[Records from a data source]
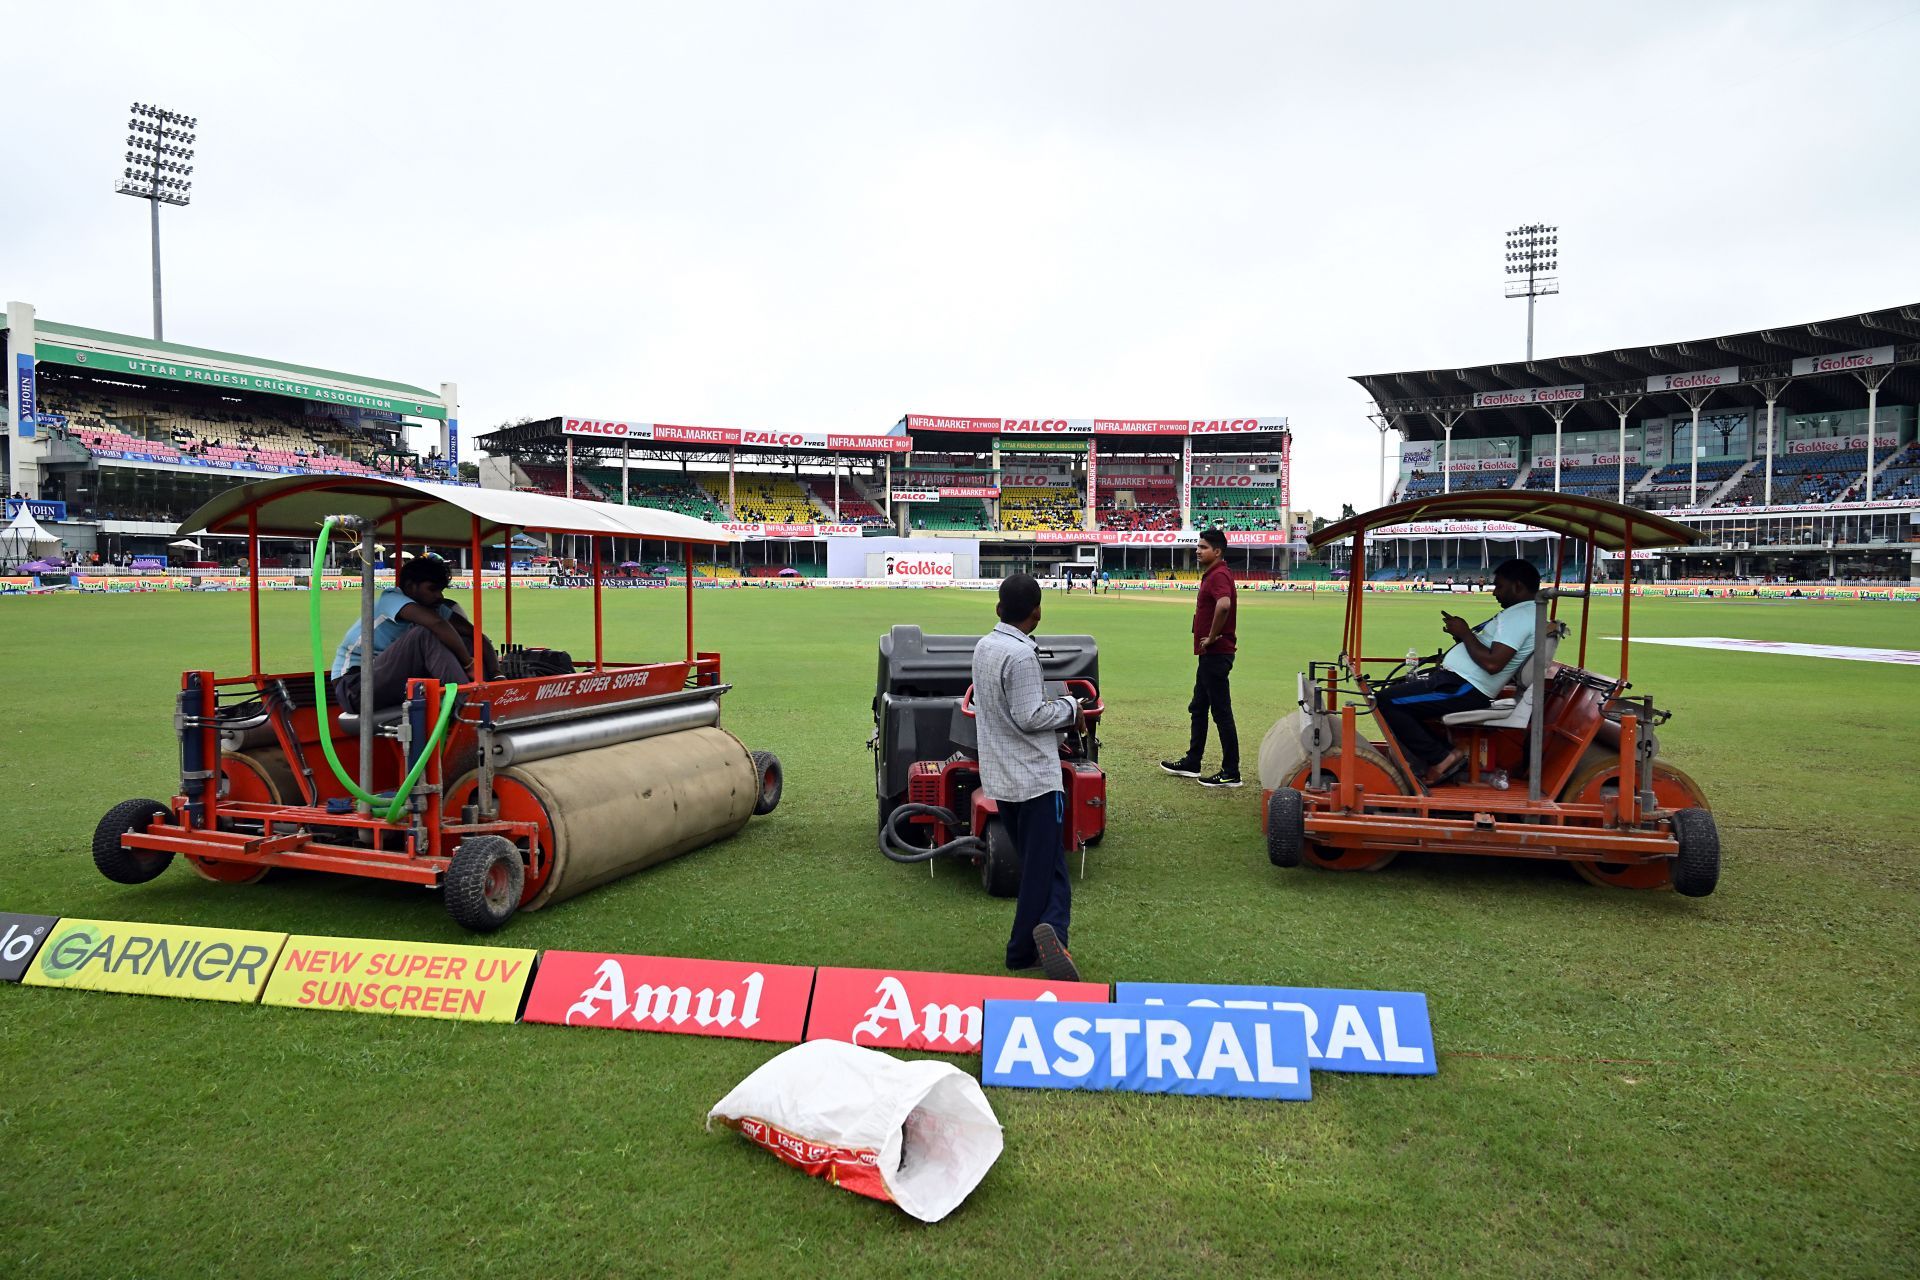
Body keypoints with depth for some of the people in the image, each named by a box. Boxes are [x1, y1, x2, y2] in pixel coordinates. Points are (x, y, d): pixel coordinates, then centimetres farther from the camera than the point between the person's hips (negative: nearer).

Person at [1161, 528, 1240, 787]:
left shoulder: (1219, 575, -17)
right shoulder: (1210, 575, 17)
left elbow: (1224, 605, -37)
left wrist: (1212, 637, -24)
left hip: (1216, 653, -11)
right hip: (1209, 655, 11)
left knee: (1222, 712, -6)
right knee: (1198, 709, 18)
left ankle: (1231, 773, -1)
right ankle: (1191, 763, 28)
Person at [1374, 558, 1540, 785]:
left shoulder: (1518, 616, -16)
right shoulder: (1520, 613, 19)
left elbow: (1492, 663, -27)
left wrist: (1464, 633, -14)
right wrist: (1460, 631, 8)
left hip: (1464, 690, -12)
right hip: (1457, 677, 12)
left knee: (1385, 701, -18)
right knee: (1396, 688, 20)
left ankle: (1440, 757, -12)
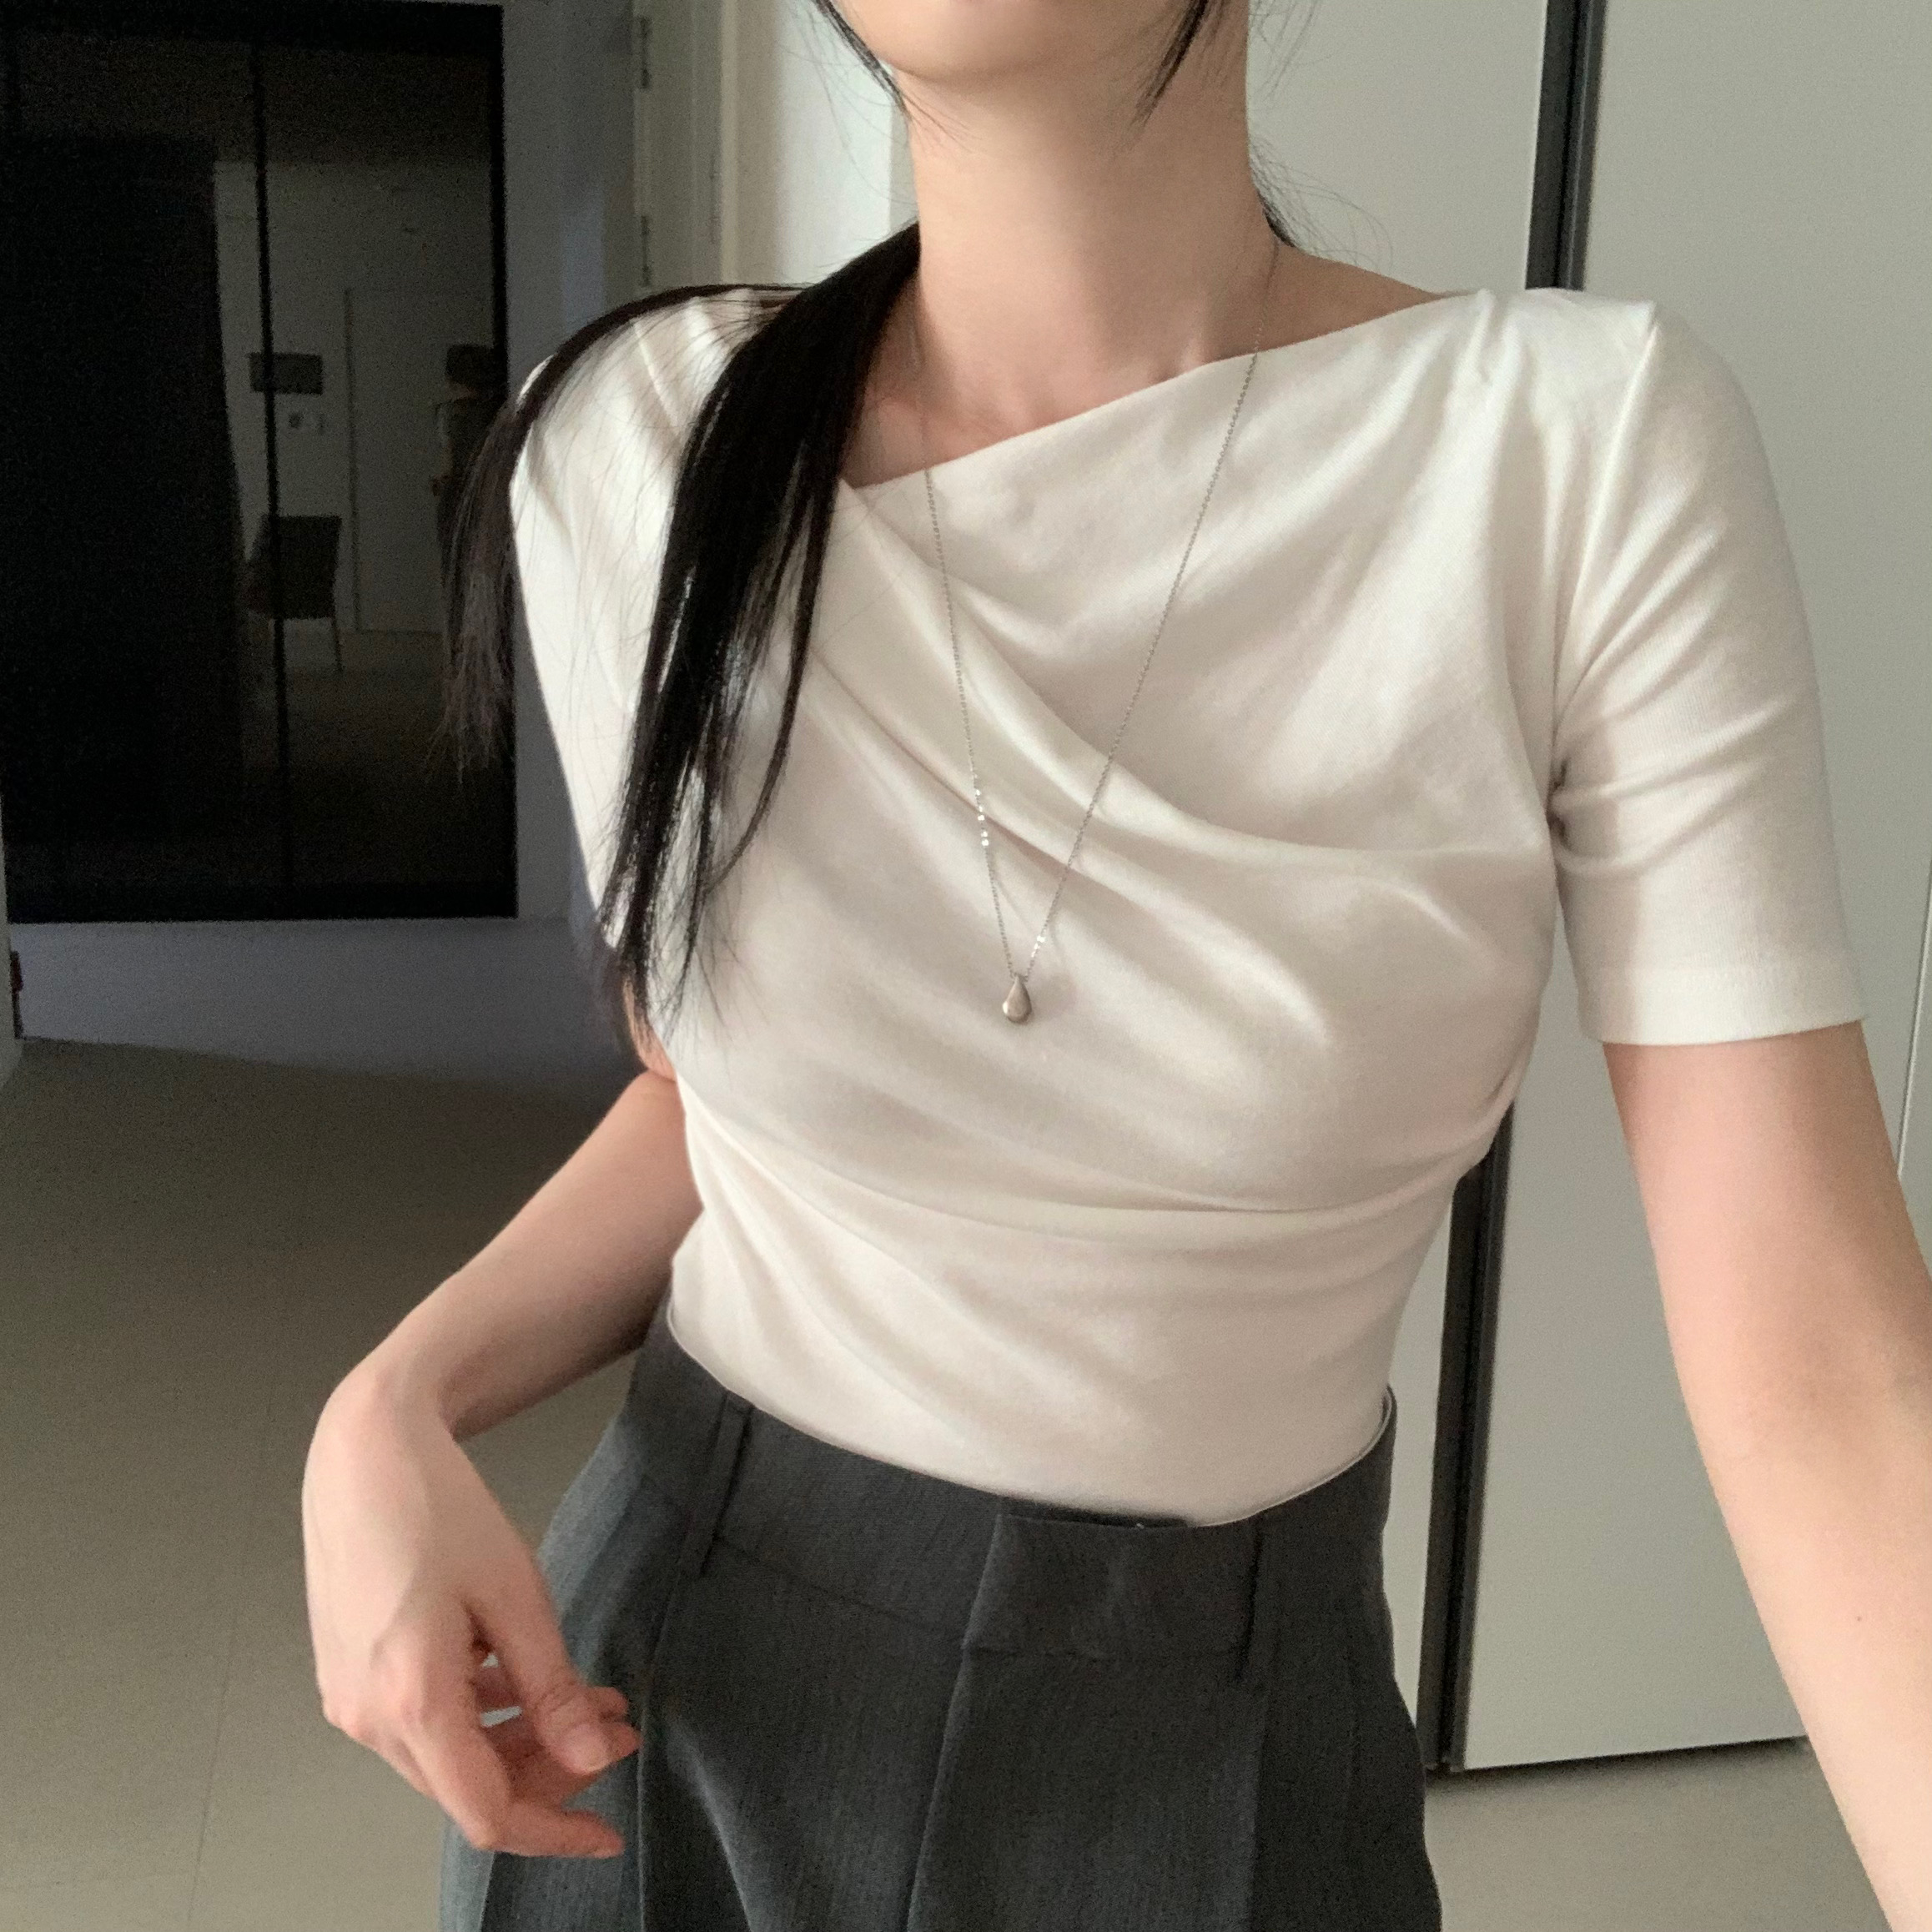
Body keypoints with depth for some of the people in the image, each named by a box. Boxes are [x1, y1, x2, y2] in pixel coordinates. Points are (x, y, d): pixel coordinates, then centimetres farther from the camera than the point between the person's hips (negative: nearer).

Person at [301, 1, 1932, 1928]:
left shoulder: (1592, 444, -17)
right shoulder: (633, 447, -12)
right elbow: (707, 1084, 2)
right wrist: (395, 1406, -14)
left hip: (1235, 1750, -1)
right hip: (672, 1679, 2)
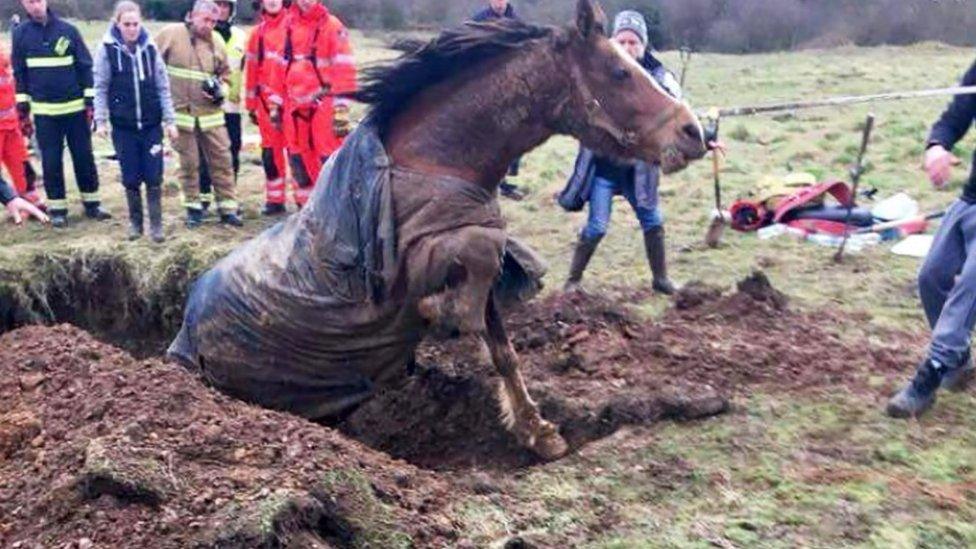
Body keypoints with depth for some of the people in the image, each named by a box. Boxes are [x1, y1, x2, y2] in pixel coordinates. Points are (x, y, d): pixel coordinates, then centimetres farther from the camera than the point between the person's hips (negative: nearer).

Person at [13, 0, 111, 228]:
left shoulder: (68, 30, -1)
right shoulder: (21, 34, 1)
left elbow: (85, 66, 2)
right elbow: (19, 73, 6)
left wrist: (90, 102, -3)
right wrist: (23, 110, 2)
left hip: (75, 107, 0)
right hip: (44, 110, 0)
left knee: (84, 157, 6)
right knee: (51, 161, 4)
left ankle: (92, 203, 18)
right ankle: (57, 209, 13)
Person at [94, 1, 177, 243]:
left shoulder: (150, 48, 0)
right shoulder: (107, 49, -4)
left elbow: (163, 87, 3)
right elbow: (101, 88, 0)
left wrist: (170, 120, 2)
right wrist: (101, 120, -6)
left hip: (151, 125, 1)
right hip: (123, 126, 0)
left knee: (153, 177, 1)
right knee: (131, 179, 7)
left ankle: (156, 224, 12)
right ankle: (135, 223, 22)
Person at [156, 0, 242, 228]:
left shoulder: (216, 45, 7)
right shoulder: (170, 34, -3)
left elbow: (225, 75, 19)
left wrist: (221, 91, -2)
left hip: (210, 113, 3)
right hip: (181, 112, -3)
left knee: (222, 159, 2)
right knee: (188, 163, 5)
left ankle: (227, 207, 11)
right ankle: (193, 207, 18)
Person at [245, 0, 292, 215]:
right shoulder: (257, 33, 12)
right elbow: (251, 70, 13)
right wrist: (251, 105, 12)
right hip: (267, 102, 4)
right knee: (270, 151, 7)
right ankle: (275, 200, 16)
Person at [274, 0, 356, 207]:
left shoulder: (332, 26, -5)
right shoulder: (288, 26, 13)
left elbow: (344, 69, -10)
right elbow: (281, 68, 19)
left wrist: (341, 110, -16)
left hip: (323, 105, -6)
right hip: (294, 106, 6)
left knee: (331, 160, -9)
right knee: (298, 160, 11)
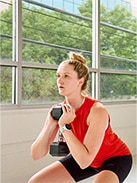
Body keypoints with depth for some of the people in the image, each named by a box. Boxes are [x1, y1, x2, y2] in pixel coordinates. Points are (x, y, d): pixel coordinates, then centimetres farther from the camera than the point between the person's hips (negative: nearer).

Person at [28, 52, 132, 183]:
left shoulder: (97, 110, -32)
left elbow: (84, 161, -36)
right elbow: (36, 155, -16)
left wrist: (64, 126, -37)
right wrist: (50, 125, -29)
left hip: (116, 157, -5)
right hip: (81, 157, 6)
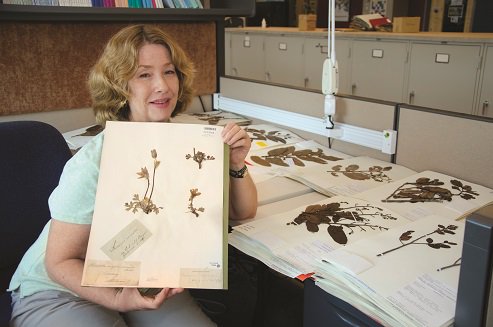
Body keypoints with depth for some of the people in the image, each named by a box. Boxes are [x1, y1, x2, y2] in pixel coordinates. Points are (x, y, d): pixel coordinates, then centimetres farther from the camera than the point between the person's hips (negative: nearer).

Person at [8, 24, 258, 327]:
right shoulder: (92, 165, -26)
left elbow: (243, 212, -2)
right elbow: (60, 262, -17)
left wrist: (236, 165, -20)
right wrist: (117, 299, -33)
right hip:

*The problem*: The job is to copy all the records precisely while omitting any picture.

*Reply*:
Body keypoints with depth for some of the people in the image, each named by a box. Boxes are [x1, y1, x2, y2] in pixel coordinates. Points are (x, y, d): pixel coordinates, then centimetres farther from the camera than the point between the person's hips (negative: nearer).

Person at [1161, 528, 1240, 787]:
left shoulder: (1219, 575, -17)
right shoulder: (1210, 575, 17)
left elbow: (1224, 605, -37)
left wrist: (1212, 637, -24)
left hip: (1216, 653, -11)
right hip: (1209, 655, 11)
left knee: (1222, 712, -6)
right knee: (1198, 709, 18)
left ankle: (1231, 773, -1)
right ankle: (1191, 763, 28)
Person at [1374, 558, 1540, 785]:
left shoulder: (1518, 616, -16)
right shoulder: (1520, 613, 19)
left elbow: (1492, 663, -27)
left wrist: (1464, 633, -14)
right wrist: (1460, 631, 8)
left hip: (1464, 690, -12)
right hip: (1457, 677, 12)
left knee: (1385, 701, -18)
right knee: (1396, 688, 20)
left ankle: (1440, 757, -12)
Body keypoints with depth for some of the people in the image, each named by a box. Boxes are [x1, y1, x2, y2] in pixel coordinates. Points are (x, y, d): pixel coordinates, then centimetres farther from the camera than the point between the person's hips (negative: nearer).

Person at [301, 1, 1932, 1928]:
left shoulder: (1592, 444, -17)
right shoulder: (633, 447, -12)
right elbow: (707, 1084, 2)
right wrist: (395, 1406, -14)
left hip: (1235, 1750, -1)
right hip: (672, 1679, 2)
Body keypoints with depth for some of the people in the image, each named by a box. Boxes are [x1, y1, x2, y2] in pixel coordinates. Points are (x, y, d): pixel coordinates, then centimetres farther from the camera than the point between the person's hips (negative: nearer).

Person at [13, 0, 111, 228]:
left shoulder: (68, 30, -1)
right shoulder: (21, 34, 1)
left elbow: (85, 66, 2)
right elbow: (19, 73, 6)
left wrist: (90, 102, -3)
right wrist: (23, 110, 2)
left hip: (75, 107, 0)
right hip: (44, 110, 0)
left knee: (84, 157, 6)
right knee: (51, 161, 4)
left ankle: (92, 203, 18)
right ankle: (57, 209, 13)
Person at [94, 1, 177, 243]:
left shoulder: (150, 48, 0)
right shoulder: (107, 49, -4)
left elbow: (163, 87, 3)
right elbow: (101, 88, 0)
left wrist: (170, 120, 2)
right wrist: (101, 120, -6)
left hip: (151, 125, 1)
right hip: (123, 126, 0)
left knee: (153, 177, 1)
right knee: (131, 179, 7)
left ankle: (156, 224, 12)
right ankle: (135, 223, 22)
Person at [156, 0, 242, 228]:
left shoulder: (216, 45, 7)
right shoulder: (170, 34, -3)
left elbow: (225, 75, 19)
left wrist: (221, 91, -2)
left hip: (210, 113, 3)
right hip: (181, 112, -3)
left knee: (222, 159, 2)
right knee: (188, 163, 5)
left ankle: (227, 207, 11)
right ankle: (193, 207, 18)
Person at [245, 0, 292, 215]:
right shoulder: (257, 33, 12)
right elbow: (251, 70, 13)
right wrist: (251, 105, 12)
right hip: (267, 102, 4)
right knee: (270, 151, 7)
right ankle: (275, 200, 16)
Person at [274, 0, 356, 207]:
left shoulder: (332, 26, -5)
right shoulder: (288, 26, 13)
left elbow: (344, 69, -10)
right elbow: (281, 68, 19)
left wrist: (341, 110, -16)
left hip: (323, 105, -6)
right hip: (294, 106, 6)
left knee: (331, 160, -9)
right knee: (298, 160, 11)
Body keypoints with depth for some of the people in the image, each named by a box. Boxes are [x1, y1, x2, y2] in pixel coordinates. Points are (x, y, d): pixel coordinates, then centimetres farther from the camera than the point between the person's hips (negative: nearer).

Person at [28, 52, 132, 183]:
left shoulder: (97, 110, -32)
left elbow: (84, 161, -36)
right elbow: (36, 155, -16)
left wrist: (64, 126, -37)
right wrist: (50, 125, -29)
left hip: (116, 157, -5)
right hip: (81, 157, 6)
Body keypoints with depth for some of the people in the image, each named by a box. Boxes are [x1, y1, x2, y2] in pixel coordinates. Points are (x, y, d): pixel coordinates, then centimetres farther from the camera than the point between the person's hips (negative: nearer).

Person at [8, 24, 258, 327]:
right shoulder: (92, 165, -26)
left elbow: (243, 212, -2)
right elbow: (60, 262, -17)
left wrist: (236, 165, -20)
right wrist: (117, 299, -33)
right hip:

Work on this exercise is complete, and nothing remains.